Sarvis starts to explain to me that, if you really think about it, hiring a private crew inevitably helps your neighbor, too. “Because if we can stop their house from burning, it’s not going to take their neighbor’s, and we’re going to preemptively help the neighbor, because if we can stop theirs, it’s not going to take our clients out,” he says. “So it’s benefiting not just that person. It is benefiting other people.”
And yet, that help is still contingent on the wealth of one’s neighbor. Congresswoman Judy Chu represents California’s 28th District, which includes Altadena and was ravaged by the Eaton Fire. “My constituents are really suffering and devastated,” she tells me. The diverse area north of Pasadena has a large community of Black homeowners; 17 people died and thousands lost their homes and businesses in the fire. She says she doesn’t know of a single private firefighting crew that was hired in her district — though she stresses that every request for federal aid in fighting the fire in that area was met. “The devastation that we witnessed wasn’t the result of lack of resources,” she says. Still, she believes “our tax dollars should go to protecting everybody” and that the priority now should be a pay raise for wildland firefighters so the departments can fill vacancies and be fully staffed for the next blaze.
The drive through the Palisades moves the whole ethical question of privatized public safety from the theoretical to the starkly tangible. Rolling up West Sunset Blvd., we pass entire blocks turned to powder, abandoned cars gutted and deformed. And what survives is most haunting. A basketball hoop in a driveway to nowhere. A brick fireplace standing atop a pile of ash. A spiral staircase twisting crooked toward a still-smoky sky.
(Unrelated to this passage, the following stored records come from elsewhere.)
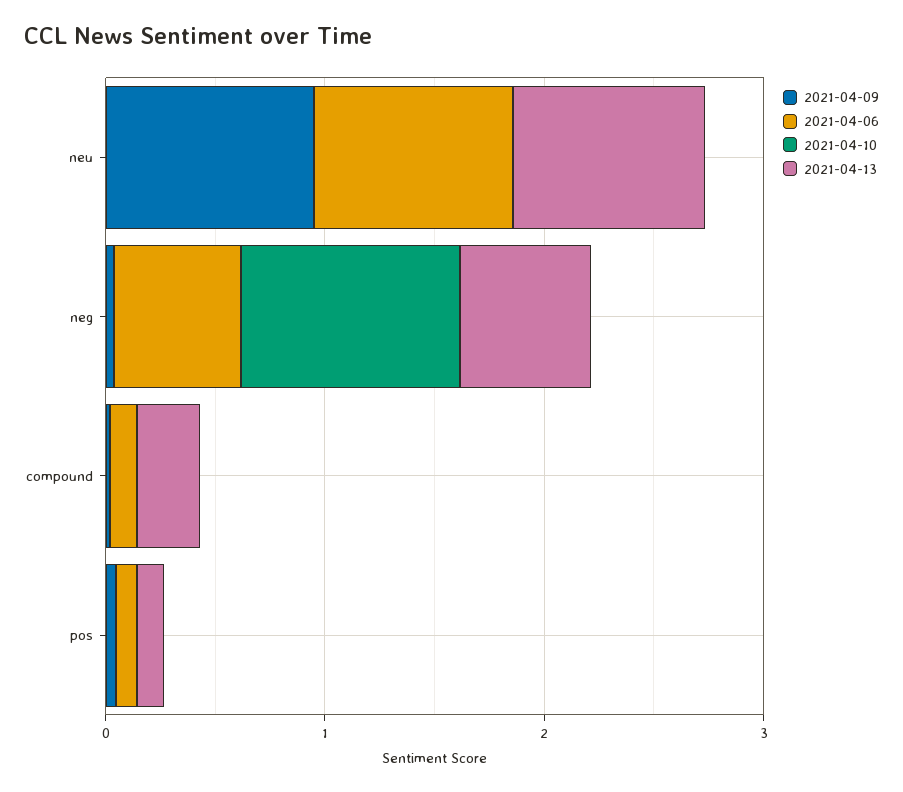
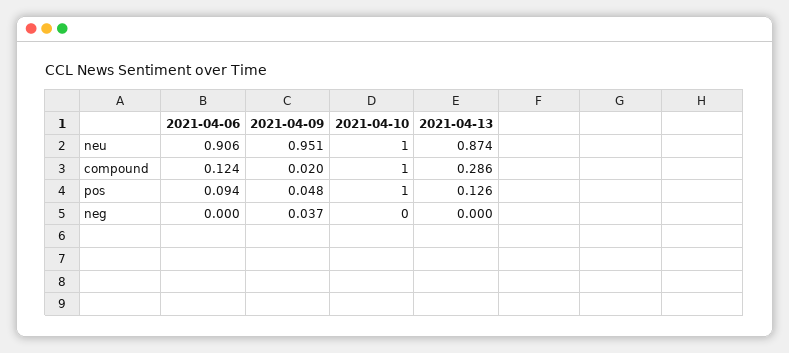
2021-04-10, neu: 0 -> 1
2021-04-06, neg: 0.6 -> 0
2021-04-10, neg: 1 -> 0
2021-04-13, neg: 0.6 -> 0
2021-04-10, compound: 0 -> 1
2021-04-10, pos: 0 -> 1

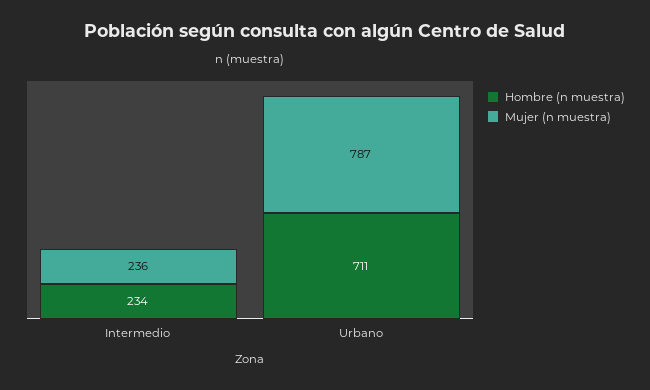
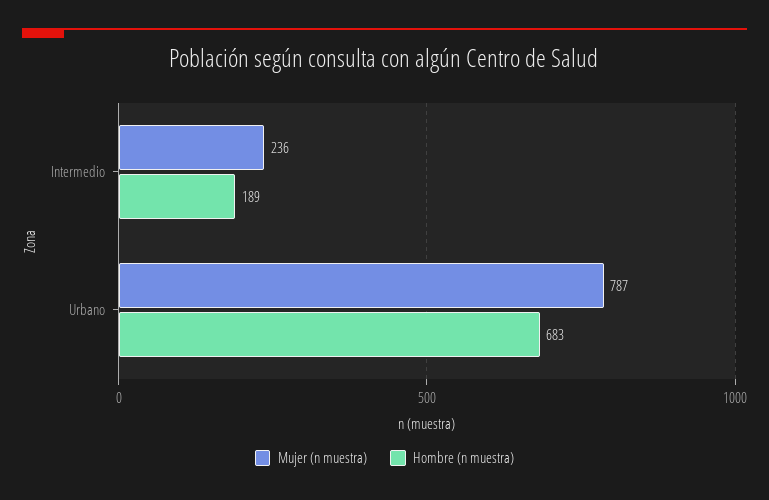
Hombre (n muestra), Intermedio: 234 -> 189
Hombre (n muestra), Urbano: 711 -> 683

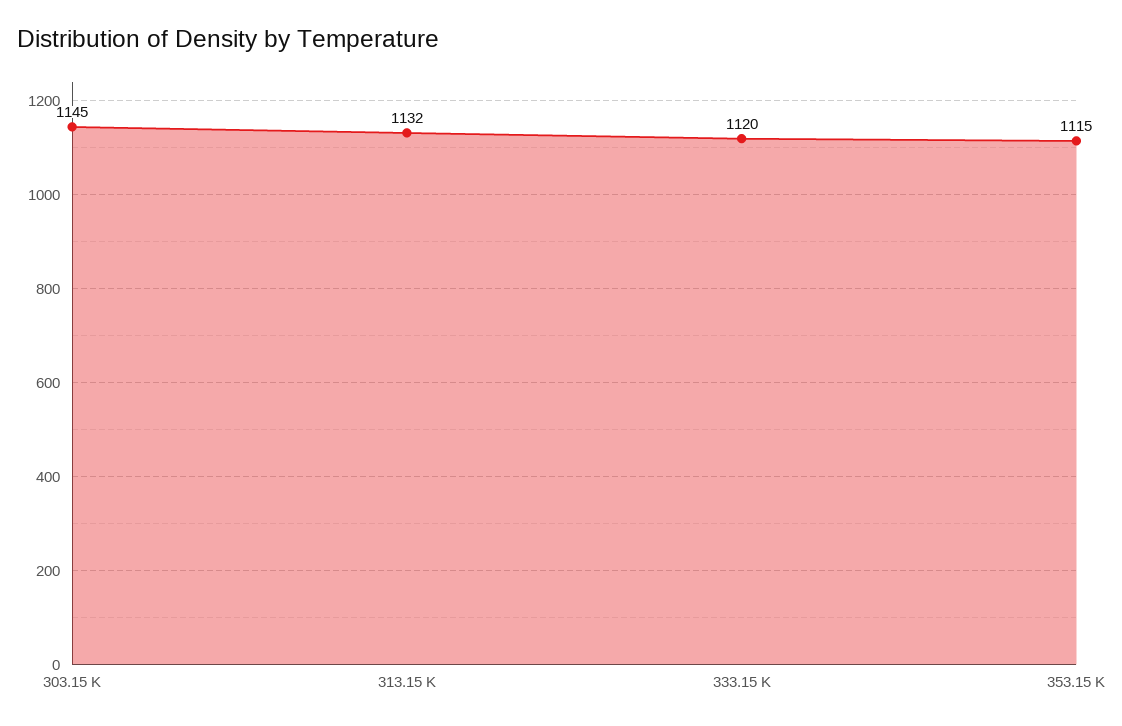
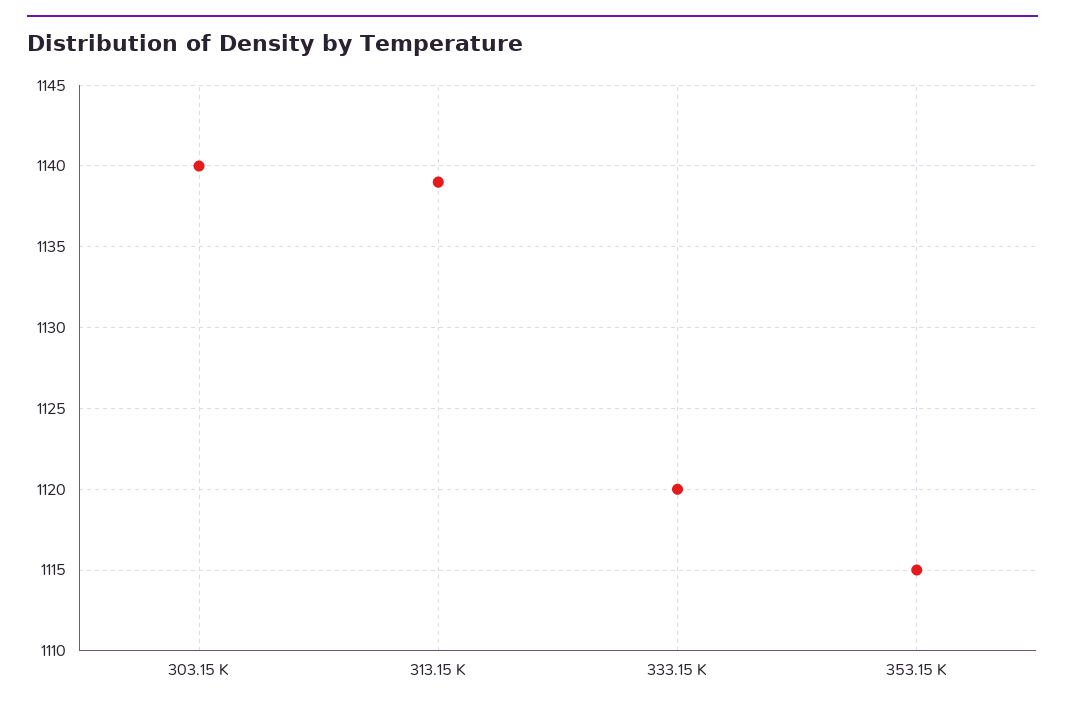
303.15 K: 1145 -> 1140
313.15 K: 1132 -> 1139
The bulldozers on either side of the road clear the remains of homes most Angelenos could only dream of owning. To see a neighborhood this affluent leveled feels, for a moment, like proof that a storm or quake or fire does not care about frivolities like net worth.
But then we reach Caruso’s mall. The stores before it and after it are singed or completely gone. Half of the Gelson’s grocery store across the street looks melted. But the Erewhon at Palisades Village appears good as new. The private crews had done their job.